I've worked on the proof of this fact for a while, but could not get a clue. Could anyone give me a hint? Currently, I am trying to prove $|\inf x-\inf y|\leq \inf|x-y|$ if this is a correct direction.
On
It feels like it makes more sense to treat $x$ and $y$ as (real-valued) functions of some parameter $t$; there isn't anything interesting here unless $x$ and $y$ are related to each other somehow.
WLOG, $\inf y\le \inf x$. Now, what can we do with those infimums? Approach one of them - we can find some $t$ such that $x$ is within $\epsilon$ of its infimum, or maybe some $t$ such that $y$ is within $\epsilon$ of its infimum. Which one? Try both, and see which one leads somewhere.
On
I think what you are trying to prove is the following: if $A,B \subset \mathbb R$ and $|a-b| \leq c$ whenever $a\in A$ and $b \in B$ then $|\inf \, A-\inf\, B| \leq c$. To prove this note that $a\leq b+c$ whenever $a\in A$ and $b \in B$. This implies $\inf\, A \leq b+c$ or $\inf\, A -c\leq b$ whenever $b \in B$. In turn, this implies $\inf\, A -c\leq \inf\, B$ or $\inf\, A\leq \inf\, B+c$. Similarly, $\inf\, B\leq \inf\, A+c$. Combining these two we get $|\inf \, A-\inf\, B| \leq c$.

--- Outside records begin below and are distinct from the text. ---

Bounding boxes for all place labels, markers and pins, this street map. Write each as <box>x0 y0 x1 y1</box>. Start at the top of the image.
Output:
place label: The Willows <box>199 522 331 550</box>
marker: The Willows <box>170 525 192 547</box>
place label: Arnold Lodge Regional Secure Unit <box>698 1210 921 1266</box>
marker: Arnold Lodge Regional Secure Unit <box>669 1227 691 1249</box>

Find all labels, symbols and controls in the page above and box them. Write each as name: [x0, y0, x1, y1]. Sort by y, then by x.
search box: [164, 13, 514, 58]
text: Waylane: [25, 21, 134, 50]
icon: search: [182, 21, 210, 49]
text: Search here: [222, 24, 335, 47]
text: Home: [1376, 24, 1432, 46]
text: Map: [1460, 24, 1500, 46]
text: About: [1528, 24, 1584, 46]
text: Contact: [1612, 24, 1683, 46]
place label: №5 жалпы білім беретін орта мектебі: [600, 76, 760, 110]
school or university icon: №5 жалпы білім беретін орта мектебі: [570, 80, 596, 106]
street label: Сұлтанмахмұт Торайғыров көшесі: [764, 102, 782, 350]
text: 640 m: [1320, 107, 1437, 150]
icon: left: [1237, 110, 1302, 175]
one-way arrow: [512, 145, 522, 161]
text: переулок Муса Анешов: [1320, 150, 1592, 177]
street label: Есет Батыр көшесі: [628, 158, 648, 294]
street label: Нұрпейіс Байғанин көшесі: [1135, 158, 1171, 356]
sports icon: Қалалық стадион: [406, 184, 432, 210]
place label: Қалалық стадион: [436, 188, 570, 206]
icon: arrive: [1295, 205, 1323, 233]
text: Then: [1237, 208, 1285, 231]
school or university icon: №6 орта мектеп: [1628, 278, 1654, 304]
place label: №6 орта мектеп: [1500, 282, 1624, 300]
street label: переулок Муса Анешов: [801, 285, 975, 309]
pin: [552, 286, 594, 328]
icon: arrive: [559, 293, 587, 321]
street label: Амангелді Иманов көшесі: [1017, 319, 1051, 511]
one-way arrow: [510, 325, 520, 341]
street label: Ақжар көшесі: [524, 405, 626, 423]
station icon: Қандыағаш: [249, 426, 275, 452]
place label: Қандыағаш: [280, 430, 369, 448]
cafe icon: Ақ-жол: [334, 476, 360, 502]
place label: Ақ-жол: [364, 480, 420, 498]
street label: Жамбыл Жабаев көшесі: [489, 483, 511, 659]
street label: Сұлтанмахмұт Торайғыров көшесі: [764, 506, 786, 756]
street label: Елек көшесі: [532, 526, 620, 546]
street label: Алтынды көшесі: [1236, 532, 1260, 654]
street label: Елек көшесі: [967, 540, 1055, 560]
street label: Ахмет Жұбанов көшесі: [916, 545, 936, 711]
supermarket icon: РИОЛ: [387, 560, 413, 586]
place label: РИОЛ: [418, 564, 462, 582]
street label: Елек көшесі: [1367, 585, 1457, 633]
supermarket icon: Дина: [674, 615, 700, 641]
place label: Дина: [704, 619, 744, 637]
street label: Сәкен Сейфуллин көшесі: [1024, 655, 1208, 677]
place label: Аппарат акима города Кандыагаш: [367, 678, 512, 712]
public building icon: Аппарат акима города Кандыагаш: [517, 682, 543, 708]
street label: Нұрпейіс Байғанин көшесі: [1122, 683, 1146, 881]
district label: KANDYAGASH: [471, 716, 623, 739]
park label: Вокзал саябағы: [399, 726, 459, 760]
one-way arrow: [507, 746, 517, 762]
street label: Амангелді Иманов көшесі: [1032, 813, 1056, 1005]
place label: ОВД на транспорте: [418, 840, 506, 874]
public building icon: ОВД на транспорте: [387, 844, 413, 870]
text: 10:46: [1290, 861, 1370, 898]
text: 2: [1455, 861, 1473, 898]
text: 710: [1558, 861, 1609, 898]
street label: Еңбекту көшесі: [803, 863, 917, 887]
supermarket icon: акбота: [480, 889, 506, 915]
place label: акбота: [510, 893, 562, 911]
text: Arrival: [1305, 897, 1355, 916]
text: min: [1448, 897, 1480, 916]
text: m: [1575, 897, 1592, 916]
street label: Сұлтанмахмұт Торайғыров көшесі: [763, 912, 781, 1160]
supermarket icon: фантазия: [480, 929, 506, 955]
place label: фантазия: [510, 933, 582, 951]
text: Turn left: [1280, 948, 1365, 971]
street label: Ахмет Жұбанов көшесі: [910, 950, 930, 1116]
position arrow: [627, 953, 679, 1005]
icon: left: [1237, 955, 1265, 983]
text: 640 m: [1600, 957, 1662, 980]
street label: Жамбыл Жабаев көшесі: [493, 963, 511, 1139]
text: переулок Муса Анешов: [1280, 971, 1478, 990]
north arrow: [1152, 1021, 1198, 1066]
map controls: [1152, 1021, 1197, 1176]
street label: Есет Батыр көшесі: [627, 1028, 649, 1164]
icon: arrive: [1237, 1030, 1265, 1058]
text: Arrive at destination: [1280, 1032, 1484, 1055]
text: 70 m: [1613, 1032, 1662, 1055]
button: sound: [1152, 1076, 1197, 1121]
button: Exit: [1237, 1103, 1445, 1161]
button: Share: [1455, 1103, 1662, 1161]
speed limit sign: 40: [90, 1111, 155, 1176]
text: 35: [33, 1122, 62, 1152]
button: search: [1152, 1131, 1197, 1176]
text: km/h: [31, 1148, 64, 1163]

I assume you mean that $x$ and $y$ belong to subsets $X$ and $Y$, respectively, of $\mathbb R$.
Let $\epsilon>0$. By definition of $\inf$, there are $x_0\in X;\ y_0\in Y$ such that
$\inf X>x_0-\epsilon$ and $\inf Y>y_0-\epsilon.$
And an application of the triangle inequality gives
$|\inf X-\inf Y|\le |\inf X-x_0|+|x_0-y_0|+|y_0-\inf X|\le 2\epsilon+c.$
As $\epsilon$ is arbitrary, the result follows.